Red Hat OpenShift on IBM Cloud では、クラスターが管理する仮想マシンは、ワーカー・ノードと呼ばれるインスタンスです。 これらのワーカー・ノードの仮想マシンとすべてのワーカー・ノード・コンポーネントはお客様ごとに専用のものがあり、IBM の他のお客様と共有されません。 ただし、基礎となるハードウェアは IBM の他のお客様と共有されます。 ワーカー・ノードの管理には、API、CLI、コンソールなど、Red Hat OpenShift on IBM Cloud 提供の自動化ツールを使用します。 クラシック・クラスターとは異なり、VPC コンピュートのワーカー・ノードは、インフラストラクチャー・ポータルにも個別のインフラストラクチャー請求書にも表示されません。
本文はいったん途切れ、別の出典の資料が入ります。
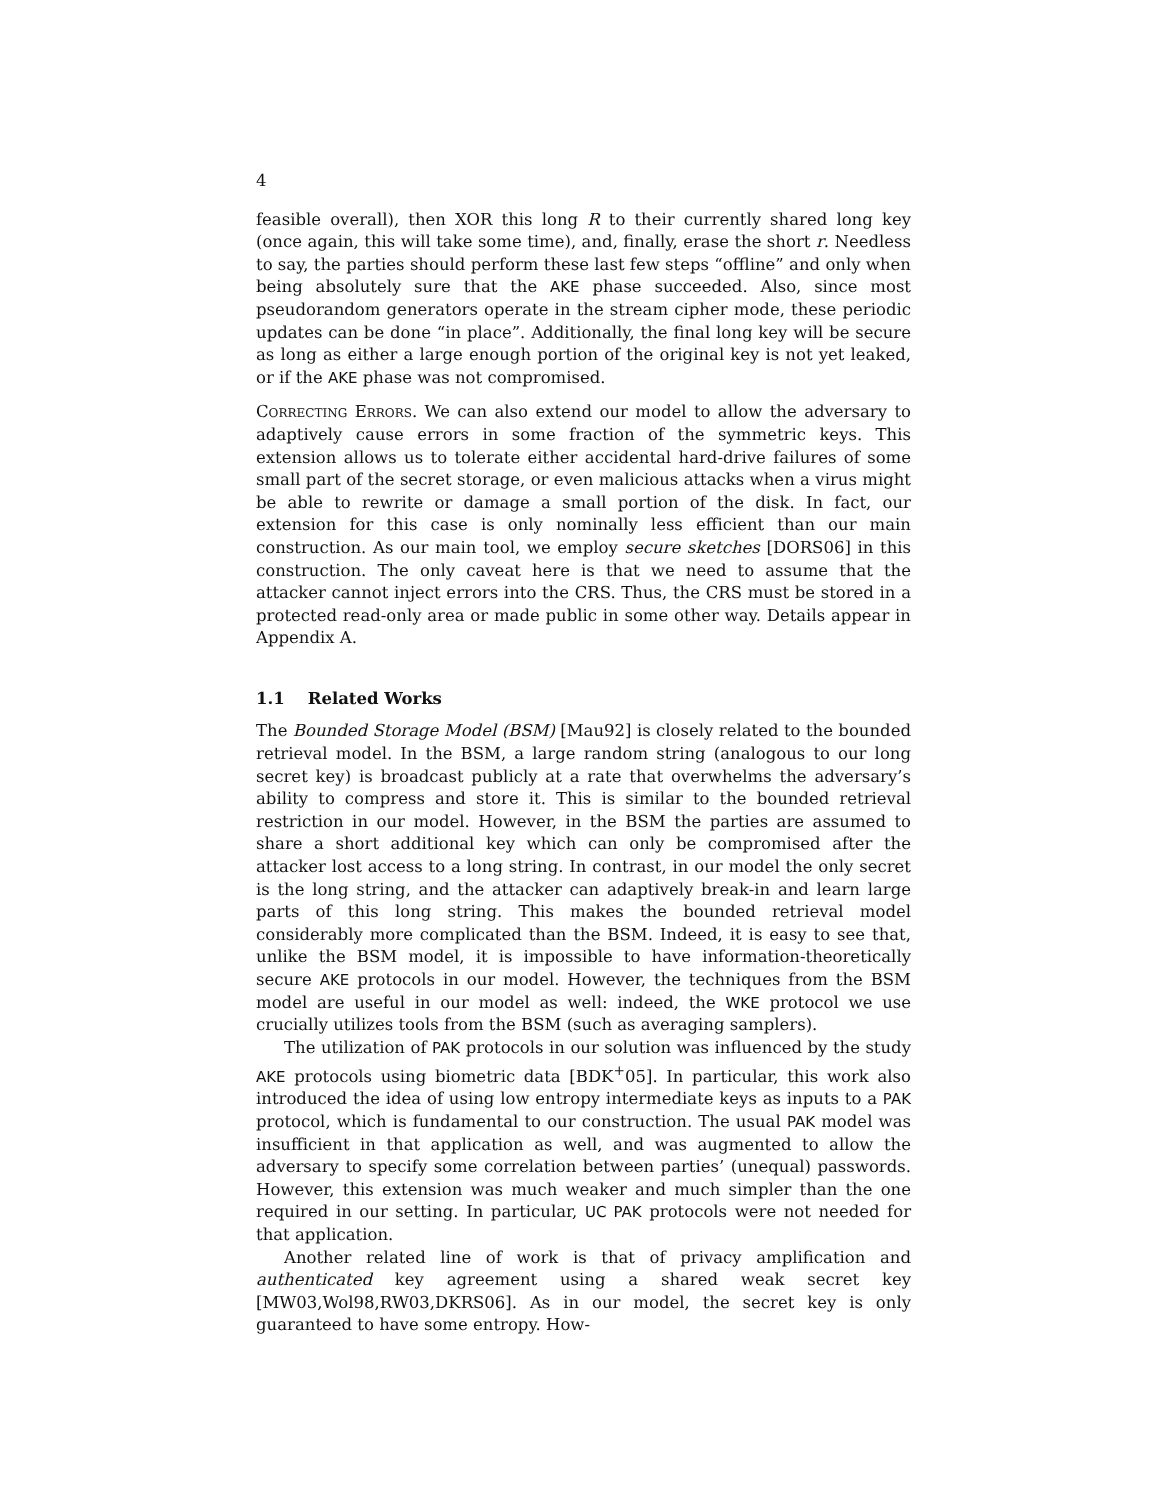4
feasible overall), then XOR this long R to their currently shared long key (once again, this will take some time), and, finally, erase the short r. Needless to say, the parties should perform these last few steps “offline” and only when being absolutely sure that the AKE phase succeeded. Also, since most pseudorandom generators operate in the stream cipher mode, these periodic updates can be done “in place”. Additionally, the final long key will be secure as long as either a large enough portion of the original key is not yet leaked, or if the AKE phase was not compromised.
Correcting Errors. We can also extend our model to allow the adversary to adaptively cause errors in some fraction of the symmetric keys. This extension allows us to tolerate either accidental hard-drive failures of some small part of the secret storage, or even malicious attacks when a virus might be able to rewrite or damage a small portion of the disk. In fact, our extension for this case is only nominally less efficient than our main construction. As our main tool, we employ secure sketches [DORS06] in this construction. The only caveat here is that we need to assume that the attacker cannot inject errors into the CRS. Thus, the CRS must be stored in a protected read-only area or made public in some other way. Details appear in Appendix A.
1.1 Related Works
The Bounded Storage Model (BSM) [Mau92] is closely related to the bounded retrieval model. In the BSM, a large random string (analogous to our long secret key) is broadcast publicly at a rate that overwhelms the adversary’s ability to compress and store it. This is similar to the bounded retrieval restriction in our model. However, in the BSM the parties are assumed to share a short additional key which can only be compromised after the attacker lost access to a long string. In contrast, in our model the only secret is the long string, and the attacker can adaptively break-in and learn large parts of this long string. This makes the bounded retrieval model considerably more complicated than the BSM. Indeed, it is easy to see that, unlike the BSM model, it is impossible to have information-theoretically secure AKE protocols in our model. However, the techniques from the BSM model are useful in our model as well: indeed, the WKE protocol we use crucially utilizes tools from the BSM (such as averaging samplers).
The utilization of PAK protocols in our solution was influenced by the study AKE protocols using biometric data [BDK<sup>+</sup>05]. In particular, this work also introduced the idea of using low entropy intermediate keys as inputs to a PAK protocol, which is fundamental to our construction. The usual PAK model was insufficient in that application as well, and was augmented to allow the adversary to specify some correlation between parties’ (unequal) passwords. However, this extension was much weaker and much simpler than the one required in our setting. In particular, UC PAK protocols were not needed for that application.
Another related line of work is that of privacy amplification and authenticated key agreement using a shared weak secret key [MW03,Wol98,RW03,DKRS06]. As in our model, the secret key is only guaranteed to have some entropy. How-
代わりに、Red Hat OpenShift on IBM Cloudを使用して、ワーカー・ノードの保守と請求に関するあらゆるアクティビティーを管理します。

ワーカーノードには、クラシック・クラスタ・アーキテクチャで説明したものと同じ コンポーネントが 含まれます。
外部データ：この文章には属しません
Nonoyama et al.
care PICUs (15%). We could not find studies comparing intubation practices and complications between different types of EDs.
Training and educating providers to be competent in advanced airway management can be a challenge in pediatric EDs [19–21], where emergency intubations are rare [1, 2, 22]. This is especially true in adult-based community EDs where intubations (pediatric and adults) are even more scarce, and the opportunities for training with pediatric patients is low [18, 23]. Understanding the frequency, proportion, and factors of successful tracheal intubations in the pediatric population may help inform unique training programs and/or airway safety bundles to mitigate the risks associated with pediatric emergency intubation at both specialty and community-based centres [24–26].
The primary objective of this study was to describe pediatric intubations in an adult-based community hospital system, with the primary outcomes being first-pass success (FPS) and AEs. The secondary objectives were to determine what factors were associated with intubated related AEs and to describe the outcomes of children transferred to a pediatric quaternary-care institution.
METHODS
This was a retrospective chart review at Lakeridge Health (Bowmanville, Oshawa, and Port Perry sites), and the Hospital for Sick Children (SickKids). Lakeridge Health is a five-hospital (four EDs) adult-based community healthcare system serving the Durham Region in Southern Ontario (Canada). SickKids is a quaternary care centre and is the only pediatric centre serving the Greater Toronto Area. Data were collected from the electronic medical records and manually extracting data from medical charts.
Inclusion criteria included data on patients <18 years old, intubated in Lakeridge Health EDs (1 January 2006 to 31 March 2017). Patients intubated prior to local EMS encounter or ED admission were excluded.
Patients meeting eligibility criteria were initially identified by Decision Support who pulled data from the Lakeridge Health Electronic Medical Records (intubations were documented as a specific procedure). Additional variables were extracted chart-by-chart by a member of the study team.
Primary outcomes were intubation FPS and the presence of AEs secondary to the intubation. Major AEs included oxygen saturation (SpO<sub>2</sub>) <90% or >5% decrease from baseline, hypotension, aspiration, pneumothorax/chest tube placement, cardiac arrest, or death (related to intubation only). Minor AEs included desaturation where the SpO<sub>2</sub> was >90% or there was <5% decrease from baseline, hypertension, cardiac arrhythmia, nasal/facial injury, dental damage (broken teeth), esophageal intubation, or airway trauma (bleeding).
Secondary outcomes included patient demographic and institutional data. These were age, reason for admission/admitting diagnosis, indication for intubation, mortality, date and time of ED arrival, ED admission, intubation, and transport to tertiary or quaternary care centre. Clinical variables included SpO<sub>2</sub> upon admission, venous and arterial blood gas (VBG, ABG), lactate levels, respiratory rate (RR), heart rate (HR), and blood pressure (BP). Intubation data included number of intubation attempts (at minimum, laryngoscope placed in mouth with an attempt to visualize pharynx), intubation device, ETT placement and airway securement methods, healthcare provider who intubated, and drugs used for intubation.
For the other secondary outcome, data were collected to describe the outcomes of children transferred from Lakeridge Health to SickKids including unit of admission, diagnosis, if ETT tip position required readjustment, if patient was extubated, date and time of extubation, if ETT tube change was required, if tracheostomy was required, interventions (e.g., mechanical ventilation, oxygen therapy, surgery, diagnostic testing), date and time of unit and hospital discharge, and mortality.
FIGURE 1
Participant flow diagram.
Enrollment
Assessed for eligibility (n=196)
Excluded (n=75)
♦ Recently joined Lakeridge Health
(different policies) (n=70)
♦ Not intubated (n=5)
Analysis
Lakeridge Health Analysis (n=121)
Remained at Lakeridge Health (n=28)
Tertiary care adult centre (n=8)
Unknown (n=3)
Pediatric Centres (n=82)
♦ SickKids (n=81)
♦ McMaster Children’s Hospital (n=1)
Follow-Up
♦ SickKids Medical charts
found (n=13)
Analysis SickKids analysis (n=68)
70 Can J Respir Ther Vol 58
oc get nodes を実行すると、ワーカー・ノードの「ROLES」に、「master,worker」のように両方のマークが表示されることがあります。 これらのノードは IBM Cloud のワーカー・ノードであり、 IBM 管理のマスター・コンポーネントは含まれません。 master のマークが表示されるのは、これらのノードが、クラスター内のデフォルト・リソース (OperatorHub や内部レジストリーなど) のセットアップや管理に必要な OpenShift Container Platform コンポーネントを実行するからです。

クラスター・ネットワーキング

ワーカー・ノードは、お客様が指定したゾーンの VPC サブネット内に作成されます。 マスターとワーカー・ノードの間の通信は、プライベート・ネットワーク経由で行われます。 パブリックとプライベートのクラウド・サービス・エンドポイントを有効にしてクラスターを作成した場合、認証された外部ユーザーは、パブリック・ネットワークを使用してマスターと通信し、oc コマンドなどを実行することができます。 プライベート・クラウド・サービス・エンドポイントのみを有効にしてクラスターを作成した場合、認証された外部ユーザーは、プライベート・ネットワークでしかマスターと通信できません。 プライベート・ネットワーク上に VPC VPN、IBM Cloud Direct Link、または IBM Cloud Transit Gateway をセットアップすると、オンプレミスのネットワーク、他の VPC、またはクラシック・インフラストラクチャー内のリソースと通信するようにクラスターをセットアップできます。

アプリ・ネットワーキング

Virtual Private Cloudのロードバランサーは、クラスタ内に作成したネットワーキング・サービスのために、クラスタ外のVPC内に自動的に作成されます。 例えば、VPC ロード・バランサーは、クラスター内のルーター・サービスをデフォルトで公開します。 アプリ用の Kubernetes LoadBalancer サービスを作成することもできます。その場合、VPC ロード・バランサーが自動的に生成されます。 VPC ロード・バランサーはマルチゾーンであり、ワーカー・ノードで自動的に開かれるプライベート NodePort を介して、アプリに要求を転送します。 パブリックとプライベートのクラウド・サービス・エンドポイントを有効にした場合は、ルーターと VPC ロード・バランサーが、デフォルトでパブリックとして作成されます。 プライベート・クラウド・サービス・エンドポイントのみを有効にした場合は、ルーターと VPC ロード・バランサーが、デフォルトでプライベートとして作成されます。 詳しくは、VPC クラスターのパブリック・アプリ・ネットワーキングまたは プライベート・アプリ・ネットワーキングを参照してください。 Calico は、クラスター・ネットワーキング・ポリシー・ファブリックとして使用されます。

ストレージ

IBM Cloud Object Storageと Cloud Databases のみをセットアップできます。